Problem to solve: The mailing list message below reports that the patch "mm/thp: check and bail out if page in deferred queue already" was removed from the -mm tree. In one to three sentences, explain why.

Re: [merged mm-stable] mm-thp-check-and-bail-out-if-page-in-deferred-queue-already.patch removed from -mm tree

Yang Shi <shy828301@xxxxxxxxx> · Wed, 18 Jan 2023 17:31:48 -0800

On Wed, Jan 18, 2023 at 5:15 PM Andrew Morton <akpm@xxxxxxxxxxxxxxxxxxxx> wrote:
>
>
> The quilt patch titled
>      Subject: mm/thp: check and bail out if page in deferred queue already
> has been removed from the -mm tree.  Its filename was
>      mm-thp-check-and-bail-out-if-page-in-deferred-queue-already.patch
>
> This patch was dropped because it was merged into the mm-stable branch
> of git://git.kernel.org/pub/scm/linux/kernel/git/akpm/mm
>
> ------------------------------------------------------
> From: Yin Fengwei <fengwei.yin@xxxxxxxxx>
> Subject: mm/thp: check and bail out if page in deferred queue already
> Date: Fri, 23 Dec 2022 21:52:07 +0800
>
> Kernel build regression with LLVM was reported here:
> https://lore.kernel.org/all/Y1GCYXGtEVZbcv%2F5@dev-arch.thelio-3990X/ with
> commit f35b5d7d676e ("mm: align larger anonymous mappings on THP
> boundaries").  And the commit f35b5d7d676e was reverted.

Supplied material:
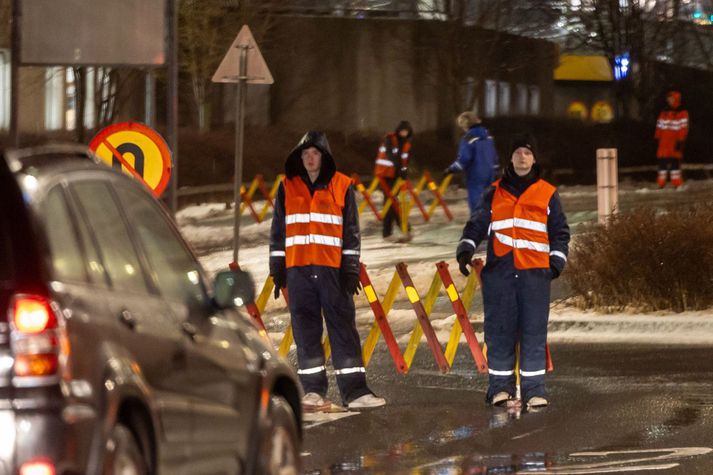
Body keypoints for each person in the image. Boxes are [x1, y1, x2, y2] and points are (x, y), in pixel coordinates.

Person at [269, 131, 386, 411]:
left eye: (315, 153)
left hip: (332, 271)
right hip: (298, 271)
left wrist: (350, 269)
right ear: (300, 157)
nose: (310, 158)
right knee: (305, 332)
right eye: (305, 154)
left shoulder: (342, 185)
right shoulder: (287, 187)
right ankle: (312, 391)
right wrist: (277, 268)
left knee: (343, 329)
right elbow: (278, 232)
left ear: (324, 156)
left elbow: (351, 232)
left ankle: (355, 392)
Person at [455, 134, 570, 409]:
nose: (522, 157)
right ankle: (500, 389)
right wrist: (465, 250)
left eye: (527, 153)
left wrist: (555, 264)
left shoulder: (547, 193)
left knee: (533, 332)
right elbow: (477, 225)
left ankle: (534, 390)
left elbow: (560, 233)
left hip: (534, 274)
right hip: (500, 274)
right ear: (510, 158)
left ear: (534, 158)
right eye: (517, 152)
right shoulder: (493, 192)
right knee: (499, 333)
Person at [444, 112, 499, 213]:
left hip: (475, 175)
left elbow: (464, 159)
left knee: (476, 204)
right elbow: (494, 156)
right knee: (489, 203)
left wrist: (451, 169)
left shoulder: (468, 138)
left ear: (465, 125)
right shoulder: (488, 136)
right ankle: (489, 225)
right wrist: (496, 171)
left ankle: (478, 226)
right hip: (490, 174)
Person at [373, 120, 413, 239]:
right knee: (390, 202)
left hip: (395, 175)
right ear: (398, 130)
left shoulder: (406, 143)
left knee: (392, 202)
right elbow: (391, 155)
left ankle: (397, 229)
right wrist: (399, 168)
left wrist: (404, 171)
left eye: (406, 131)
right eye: (402, 131)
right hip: (385, 175)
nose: (404, 133)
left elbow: (405, 160)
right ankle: (393, 230)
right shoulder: (390, 139)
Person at [655, 90, 689, 188]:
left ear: (676, 99)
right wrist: (657, 138)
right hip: (664, 143)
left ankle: (677, 184)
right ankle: (661, 184)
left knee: (674, 163)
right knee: (662, 163)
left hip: (674, 142)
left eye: (671, 98)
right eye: (668, 98)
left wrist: (681, 140)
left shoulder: (682, 112)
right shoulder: (664, 112)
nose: (669, 100)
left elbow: (683, 128)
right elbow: (659, 126)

Result for this exercise: The patch was dropped from the -mm tree because it had been merged into the mm-stable branch of git://git.kernel.org/pub/scm/linux/kernel/git/akpm/mm.